Dopo aver seguito, a Londra, i corsi di cinema della ‘Slade School of Fine Arts’ (dove elabora una tesi sul cinema di Antonioni e Bresson), nel 1965 fa il suo esordio alla Mostra del Cinema di Venezia con “I pugni in tasca”, opera che affronta il progressivo sgretolamento dei valori su cui si basa la famiglia. Negli anni successivi si avvicina al cinema militante: il suo anticonformismo (e le sue tendenze ideologiche di estrema sinistra), trovano uno sbocco in film come “La Cina è vicina” (1967) e “Nel nome del padre” (1971).

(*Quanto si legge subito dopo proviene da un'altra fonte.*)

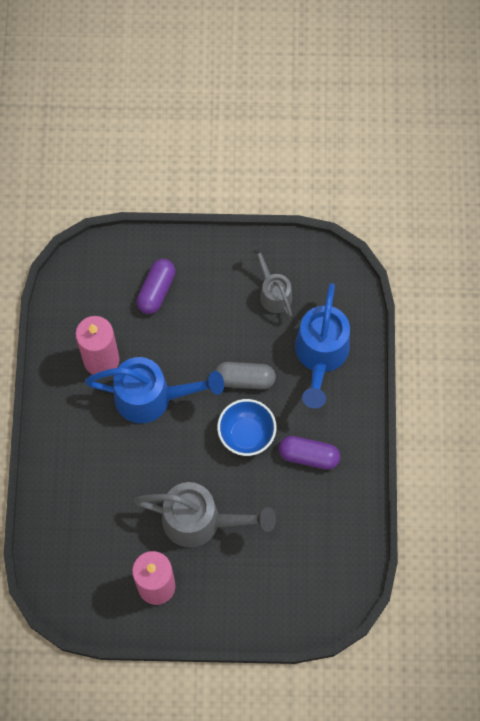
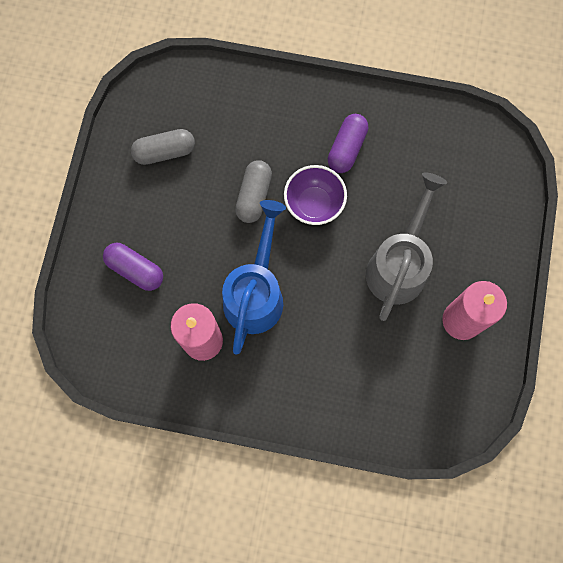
camera: 80 degrees left, 5 degrees up
blue bowl [217,399,276,456] -> purple bowl [284,165,347,225]
grey watering can [250,244,292,317] -> grey capsule [131,129,195,165]
blue watering can [295,283,350,408] -> none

Nello stesso periodo allestisce al Piccolo Teatro di Milano un’edizione politicizzata del “Timone d’Atene”, di William Shakespeare. Minor successo hanno invece film come “Sbatti il mostro in prima pagina” (1972) sul mondo del giornalismo, e “Matti da slegare” (1975) sui manicomi italiani, scritto con Silvano Agosti, Sandro Petraglia e Stefano Rulli. Dopo “Marcia trionfale” (1976) sugli ambienti delle caserme e del servizio militare, Bellocchio si dedica alla televisione con due produzioni: la regia del “Gabbiano” di Cechov (1977) e l’inchiesta collettiva “La macchina cinema” (1978). Nel 1982 – diciotto anni dopo “I pugni in tasca” – torna ad analizzare il suo passato familiare con “Gli occhi, la bocca” cui fanno seguito, nel 1984 “Enrico IV” (tratto dalla commedia di Luigi Pirandello) e “Il diavolo in corpo” (1986) una libera interpretazione del romanzo omonimo di Raymond Radyguet. Dopo “La condanna” (1991), vince l’Orso d’Argento al Festival di Berlino con “Il sogno della farfalla” nel 1994. Nel 1999 realizza “La balia” (tratto da una novella di Pirandello) che vince il David di Donatello per i costumi e quattro Ciak d’Oro, per la migliore attrice non protagonista, la fotografia, la scenografia ed i costumi. Nel 2003, con “Buongiorno, notte”, ottiene a Venezia il premio per il contributo artistico individuale di particolare rilievo. Tre anni dopo è al festival di Cannes con “Il regista di matrimoni”, film che ottiene anche i Nastri d’argento per il miglior soggetto e montaggio.

Il 2008 lo vede ancora una volta protagonista a Cannes con “Vincere”, un dramma che porta alla luce la storia d’amore segreta tra il Duce e la trentina Ida Dalser, che vale alla protagonista Giovanna Mezzogiorno il Nastro d’argento come migliore interprete femminile. Nello stesso anno partecipa anche al documentario “Negli occhi” che la stessa Mezzogiorno ha dedicato a suo padre Vittorio e che viene proposto nella sezione ‘Controcampo italiano’ della 66^ Mostra del Cinema di Venezia. Nel 2012 è ancora una volta a Venezia con “Bella addormentata” (che vale al giovane Fabrizio Falco il premio Marcello Mastroianni, come miglior attore emergente) in cui riprende i suoi grandi temi – la gioventù, la libertà, la follia, la manipolazione politica del corpo e delle coscienze – mettendoli a confronto con uno dei casi più controversi del nostro Paese: quello di Eluana Englaro.

Nel  2007 riceve il Globo d’oro Golden Globe alla carriera. Nel 2011 riceve il Leone d’oro alla Carriera alla Mostra Internazionale del Cinema di Venezia. Nel 2014 riceve il Premio Speciale dell’Ente David di Donatello. Dal 2014 è presidente della Cineteca di Bologna.